Un jour, on apprend que l’Archipel va bientôt fermer ses portes. Les résidents devront soit se retrouver dans un logement, soit changer de CHU. Et un centre, c’est comme une grande famille, avec ses liens affectifs tissés quotidiennement, ses heurts aussi. C’est une page de l’histoire des parents et des enfants qui va se tourner dans leur vie. On organise une fête de départ, où certains jeunes chanteront et les apprentis écrivains diront leurs textes, leurs poèmes. Djibi est désigné pour lire le discours d’adieu.

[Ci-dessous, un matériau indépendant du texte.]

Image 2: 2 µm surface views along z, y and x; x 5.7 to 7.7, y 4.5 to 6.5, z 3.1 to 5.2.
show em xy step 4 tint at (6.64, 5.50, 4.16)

Les frères Stan et Edouard Zambeaux, respectivement chef opérateur et journaliste spécialisé dans les questions sociales, de leur premier métier, filment les enfants qui s’engueulent entre eux ou avec leurs parents, les amitiés qui se forgent, les difficultés à s’exprimer, leurs progrès si rapides, l’enthousiasme et l’énergie des enfants. Jamais les Zambeaux ne cherchent à jouer sur le pathos. Mais il est là.
Il monte peu à peu du récit de ces (pré)ados qui ont honte de leur misère, mais qui, c’est une évidence, grandissent dans l’amour de leurs parents et aussi d’une communauté disparate où des gens venus de tous les pays se côtoient, partagent leur vie. Ces moments uniques marqueront sans doute à jamais Ange et Djibi. C’est ce qu’il y a de plus beau dans ce film bouleversant, modeste, attentif à ceux qu’il met en scène, au-delà de la situation difficile et réelle de chacun, des membres de cette petite communauté fortuite : le sentiment du temps qui passe, du présent qui ne reviendra plus.
L’Archipel va disparaître, tous les sentiments partagés là par des gens venus du monde entier ne laisseront aucune trace. Sinon ce film. D’où son urgence, sa magie, sa nostalgie. Et c’est ce qu’exprime avec une belle acuité Djibi dans les derniers instants du film. Ceux qui ne pleureront pas ont un cœur de pierre.